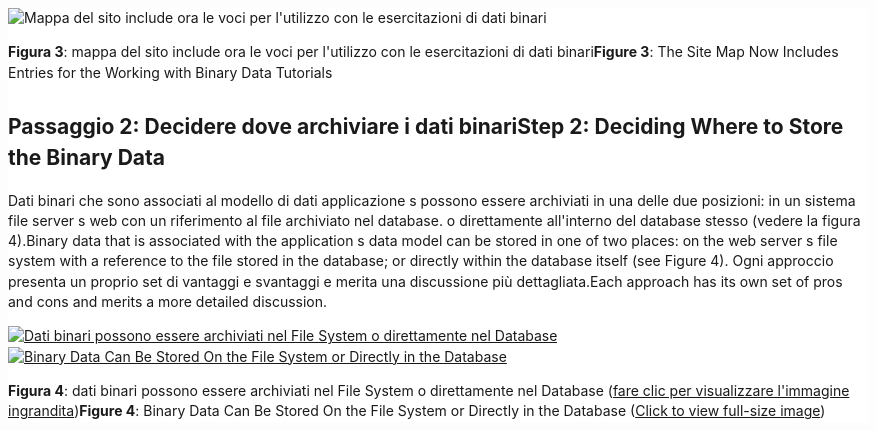 
![Mappa del sito include ora le voci per l'utilizzo con le esercitazioni di dati binari](uploading-files-vb/_static/image3.gif)

<span data-ttu-id="9dbe9-136">**Figura 3**: mappa del sito include ora le voci per l'utilizzo con le esercitazioni di dati binari</span><span class="sxs-lookup"><span data-stu-id="9dbe9-136">**Figure 3**: The Site Map Now Includes Entries for the Working with Binary Data Tutorials</span></span>


## <a name="step-2-deciding-where-to-store-the-binary-data"></a><span data-ttu-id="9dbe9-137">Passaggio 2: Decidere dove archiviare i dati binari</span><span class="sxs-lookup"><span data-stu-id="9dbe9-137">Step 2: Deciding Where to Store the Binary Data</span></span>

<span data-ttu-id="9dbe9-138">Dati binari che sono associati al modello di dati applicazione s possono essere archiviati in una delle due posizioni: in un sistema file server s web con un riferimento al file archiviato nel database. o direttamente all'interno del database stesso (vedere la figura 4).</span><span class="sxs-lookup"><span data-stu-id="9dbe9-138">Binary data that is associated with the application s data model can be stored in one of two places: on the web server s file system with a reference to the file stored in the database; or directly within the database itself (see Figure 4).</span></span> <span data-ttu-id="9dbe9-139">Ogni approccio presenta un proprio set di vantaggi e svantaggi e merita una discussione più dettagliata.</span><span class="sxs-lookup"><span data-stu-id="9dbe9-139">Each approach has its own set of pros and cons and merits a more detailed discussion.</span></span>


<span data-ttu-id="9dbe9-140">[![Dati binari possono essere archiviati nel File System o direttamente nel Database](uploading-files-vb/_static/image4.gif)](uploading-files-vb/_static/image3.png)</span><span class="sxs-lookup"><span data-stu-id="9dbe9-140">[![Binary Data Can Be Stored On the File System or Directly in the Database](uploading-files-vb/_static/image4.gif)](uploading-files-vb/_static/image3.png)</span></span>

<span data-ttu-id="9dbe9-141">**Figura 4**: dati binari possono essere archiviati nel File System o direttamente nel Database ([fare clic per visualizzare l'immagine ingrandita](uploading-files-vb/_static/image4.png))</span><span class="sxs-lookup"><span data-stu-id="9dbe9-141">**Figure 4**: Binary Data Can Be Stored On the File System or Directly in the Database ([Click to view full-size image](uploading-files-vb/_static/image4.png))</span></span>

- [YOUR OBJECTIVE] Please print the entries shown above again, exactly, and skip the pictures.

- [RESPONSE TO THIS EXERCISE]
![Mappa del sito include ora le voci per l'utilizzo con le esercitazioni di dati binari](uploading-files-vb/_static/image3.gif)

<span data-ttu-id="9dbe9-136">**Figura 3**: mappa del sito include ora le voci per l'utilizzo con le esercitazioni di dati binari</span><span class="sxs-lookup"><span data-stu-id="9dbe9-136">**Figure 3**: The Site Map Now Includes Entries for the Working with Binary Data Tutorials</span></span>


## <a name="step-2-deciding-where-to-store-the-binary-data"></a><span data-ttu-id="9dbe9-137">Passaggio 2: Decidere dove archiviare i dati binari</span><span class="sxs-lookup"><span data-stu-id="9dbe9-137">Step 2: Deciding Where to Store the Binary Data</span></span>

<span data-ttu-id="9dbe9-138">Dati binari che sono associati al modello di dati applicazione s possono essere archiviati in una delle due posizioni: in un sistema file server s web con un riferimento al file archiviato nel database. o direttamente all'interno del database stesso (vedere la figura 4).</span><span class="sxs-lookup"><span data-stu-id="9dbe9-138">Binary data that is associated with the application s data model can be stored in one of two places: on the web server s file system with a reference to the file stored in the database; or directly within the database itself (see Figure 4).</span></span> <span data-ttu-id="9dbe9-139">Ogni approccio presenta un proprio set di vantaggi e svantaggi e merita una discussione più dettagliata.</span><span class="sxs-lookup"><span data-stu-id="9dbe9-139">Each approach has its own set of pros and cons and merits a more detailed discussion.</span></span>


<span data-ttu-id="9dbe9-140">[![Dati binari possono essere archiviati nel File System o direttamente nel Database](uploading-files-vb/_static/image4.gif)](uploading-files-vb/_static/image3.png)</span><span class="sxs-lookup"><span data-stu-id="9dbe9-140">[![Binary Data Can Be Stored On the File System or Directly in the Database](uploading-files-vb/_static/image4.gif)](uploading-files-vb/_static/image3.png)</span></span>

<span data-ttu-id="9dbe9-141">**Figura 4**: dati binari possono essere archiviati nel File System o direttamente nel Database ([fare clic per visualizzare l'immagine ingrandita](uploading-files-vb/_static/image4.png))</span><span class="sxs-lookup"><span data-stu-id="9dbe9-141">**Figure 4**: Binary Data Can Be Stored On the File System or Directly in the Database ([Click to view full-size image](uploading-files-vb/_static/image4.png))</span></span>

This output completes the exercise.